Le séjour de Macron en Inde s'inscrit dans sa volonté de renforcer le "partenariat stratégique" entre les deux pays, signé le 26 janvier 1998 par le président de l'époque, Jacques Chirac, et le premier ministre indien, Inder Kumar Gujral, et qui vient de fêter son 26e anniversaire. Sa "pierre angulaire", comme le rappelle la déclaration conjointe des deux nations, est leur "coopération étroite dans le cadre de la défense et de la sécurité", des discussions qui, à New Delhi, se sont concentrées sur le renforcement de la collaboration industrielle et de l'entraînement opérationnel conjoint entre les forces armées des deux pays.

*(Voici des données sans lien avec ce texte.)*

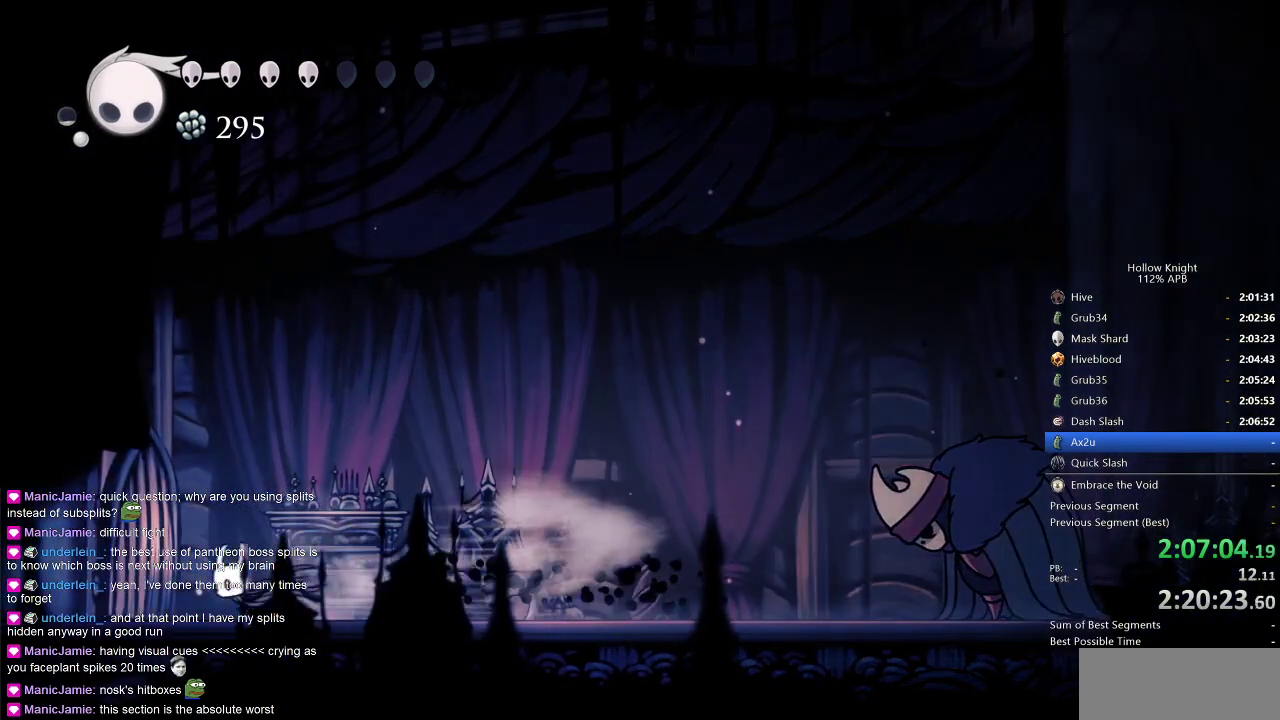
{"keys": ["left"], "events": [[250, "dash", "down"], [383, "dash", "up"]]}
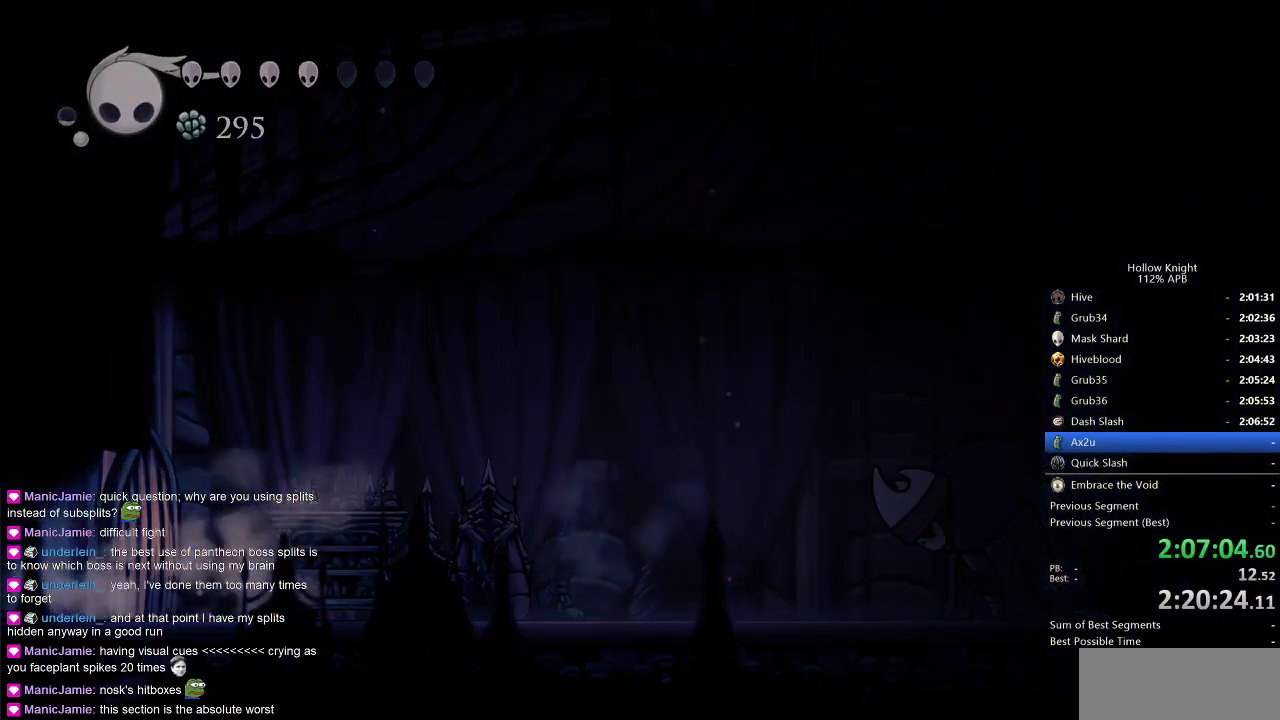
{"keys": [], "events": [[233, "left", "up"]]}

Pour Delhi, le fait d'avoir Paris comme fournisseur de technologie nucléaire et comme l'une de ses principales sources de systèmes d'armes est une garantie contre les intérêts hégémoniques de la Chine et de la Russie. Pour Paris, garder l'Inde comme garante de la sécurité de ses possessions d'outre-mer dans l'Indo-Pacifique est une priorité. La France exerce sa souveraineté sur la Polynésie française, la Nouvelle-Calédonie, la collectivité dite de Wallis-et-Futuna, les îles de Mayotte et de la Réunion et l'atoll de la Passion ou de Clipperton. Elle abrite environ 1,5 million de ressortissants français, quelque 8 000 militaires et plus de 90 % de sa zone économique exclusive.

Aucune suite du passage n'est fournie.